Thomas DeSaille Tucker or Thomas DeSaliere Tucker (July 21, 1844 – 1903) was an African-born lawyer, educator, and missionary. He was the first president of the State Normal College for Colored Students, which eventually became Florida Agricultural and Mechanical University.

==Biography==
Tucker was born in Victoria, a small village directly east of Shenge, in the Sherbro territory of British Sierra Leone currently Kagboro Chiefdom, Moyamba District, Sierra Leone. His mother was the daughter of Sherbro chief Harry Tucker, a member of the Sherbro Tucker family, while his father was said to be an Englishman or a French explorer. He attended the Mende Mission of the American Missionary Association, a school founded by American missionaries who accompanied the captives from the Amistad back to Africa.

Missionary George Thompson brought 12-year-old Tucker to the United States. Two years later, Tucker enrolled in the preparatory program at Oberlin College. He graduated with his A.B. in 1865. During his time at Oberlin, he took a leave in 1862 to teach at the AMA's school for emancipated slaves at Fortress Monroe. Following his graduation he taught at schools in Georgetown, Kentucky and New Orleans, Louisiana.

Tucker studied law at Straight University in New Orleans and graduated with his LL.B. in 1882. The following year he was admitted to the bar in Florida and opened a law partnership with J.D. Thompson in Pensacola, Florida.

Tucker left his law practice and was appointed the first president of the State Normal College for Colored Students in 1887. The school opened for classes on October 3 in DeFuniak Springs, Florida. Thomas Van Renssalaer Gibbs, an African-American member of the Florida House of Representatives, became vice president of the school and essentially served as co-president with Tucker until his death in October 1898. Tucker presided over the school's relocation to Tallahassee, Florida, on property that was once the Highwood Plantation of Governor William Pope Duval and an infusion of funds thanks to the Second Morrill Act.

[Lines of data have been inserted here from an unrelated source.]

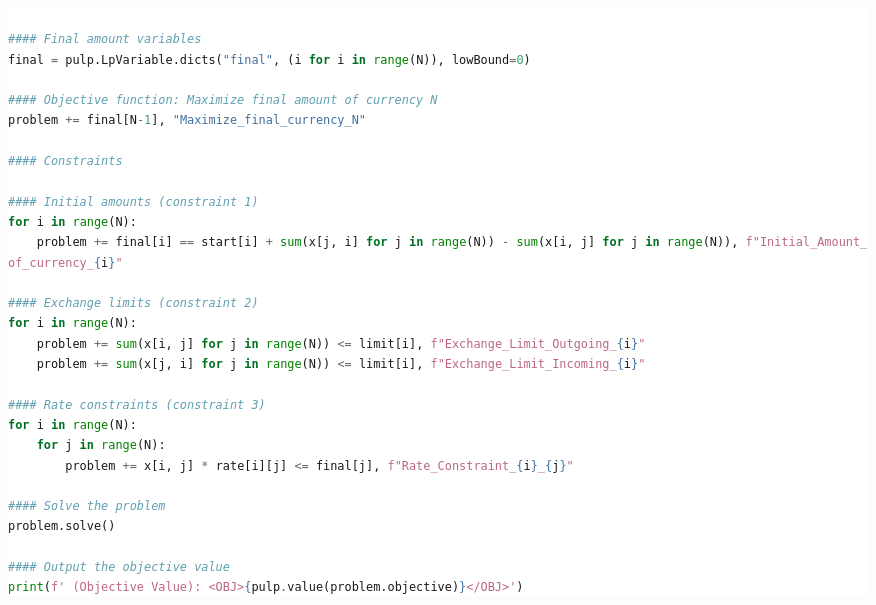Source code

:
 ```python

#### Final amount variables
final = pulp.LpVariable.dicts("final", (i for i in range(N)), lowBound=0)

#### Objective function: Maximize final amount of currency N
problem += final[N-1], "Maximize_final_currency_N"

#### Constraints

#### Initial amounts (constraint 1)
for i in range(N):
    problem += final[i] == start[i] + sum(x[j, i] for j in range(N)) - sum(x[i, j] for j in range(N)), f"Initial_Amount_of_currency_{i}"

#### Exchange limits (constraint 2)
for i in range(N):
    problem += sum(x[i, j] for j in range(N)) <= limit[i], f"Exchange_Limit_Outgoing_{i}"
    problem += sum(x[j, i] for j in range(N)) <= limit[i], f"Exchange_Limit_Incoming_{i}"

#### Rate constraints (constraint 3)
for i in range(N):
    for j in range(N):
        problem += x[i, j] * rate[i][j] <= final[j], f"Rate_Constraint_{i}_{j}"

#### Solve the problem
problem.solve()

#### Output the objective value
print(f' (Objective Value): <OBJ>{pulp.value(problem.objective)}</OBJ>')
```

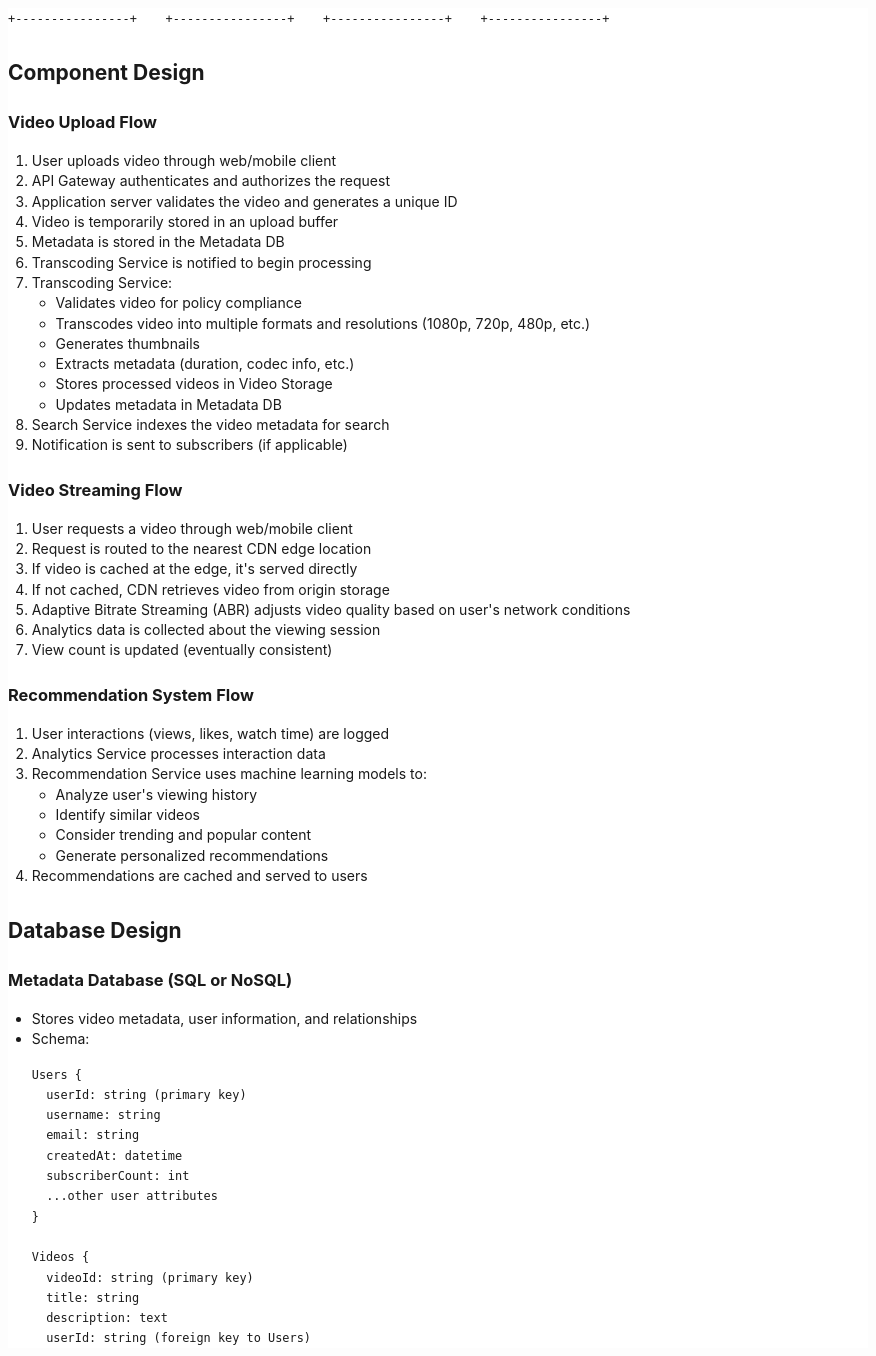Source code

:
 ```
+----------------+    +----------------+    +----------------+    +----------------+
```

## Component Design

### Video Upload Flow
1. User uploads video through web/mobile client
2. API Gateway authenticates and authorizes the request
3. Application server validates the video and generates a unique ID
4. Video is temporarily stored in an upload buffer
5. Metadata is stored in the Metadata DB
6. Transcoding Service is notified to begin processing
7. Transcoding Service:
   - Validates video for policy compliance
   - Transcodes video into multiple formats and resolutions (1080p, 720p, 480p, etc.)
   - Generates thumbnails
   - Extracts metadata (duration, codec info, etc.)
   - Stores processed videos in Video Storage
   - Updates metadata in Metadata DB
8. Search Service indexes the video metadata for search
9. Notification is sent to subscribers (if applicable)

### Video Streaming Flow
1. User requests a video through web/mobile client
2. Request is routed to the nearest CDN edge location
3. If video is cached at the edge, it's served directly
4. If not cached, CDN retrieves video from origin storage
5. Adaptive Bitrate Streaming (ABR) adjusts video quality based on user's network conditions
6. Analytics data is collected about the viewing session
7. View count is updated (eventually consistent)

### Recommendation System Flow
1. User interactions (views, likes, watch time) are logged
2. Analytics Service processes interaction data
3. Recommendation Service uses machine learning models to:
   - Analyze user's viewing history
   - Identify similar videos
   - Consider trending and popular content
   - Generate personalized recommendations
4. Recommendations are cached and served to users

## Database Design

### Metadata Database (SQL or NoSQL)
- Stores video metadata, user information, and relationships
- Schema:
  ```
  Users {
    userId: string (primary key)
    username: string
    email: string
    createdAt: datetime
    subscriberCount: int
    ...other user attributes
  }
  
  Videos {
    videoId: string (primary key)
    title: string
    description: text
    userId: string (foreign key to Users)
  ```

Tucker's presidency came to an end as a result of conflicts with William N. Sheats, who became Superintendent of Public Instruction in 1893. Sheats was a racist and white supremacist and opponent of miscegenation and black political participation who was the namesake of the notorious 1895 Sheats Law enforcing strict racial segregation in schools, later ruled unconstitutional by the Fourth Judicial Circuit Court of Florida. But Sheats also supported black schools and was an admirer of Booker T. Washington's advocacy of agricultural and industrial education. Tucker, however, favored a liberal arts approach to education designed for public school teachers and, despite changing the name of the school to the State Normal and Industrial College for Colored Students, did not sufficiently emphasize the agricultural and industrial approach favored by Sheats. Gradually, Tucker's authority was reduced, expenditures and personnel decisions were disputed and investigated, and finally, he was ousted and replaced by Nathan B. Young in 1901.

Tucker resumed the practice of law in Jacksonville, Florida. He died in 1903 and was buried in Baltimore, Maryland.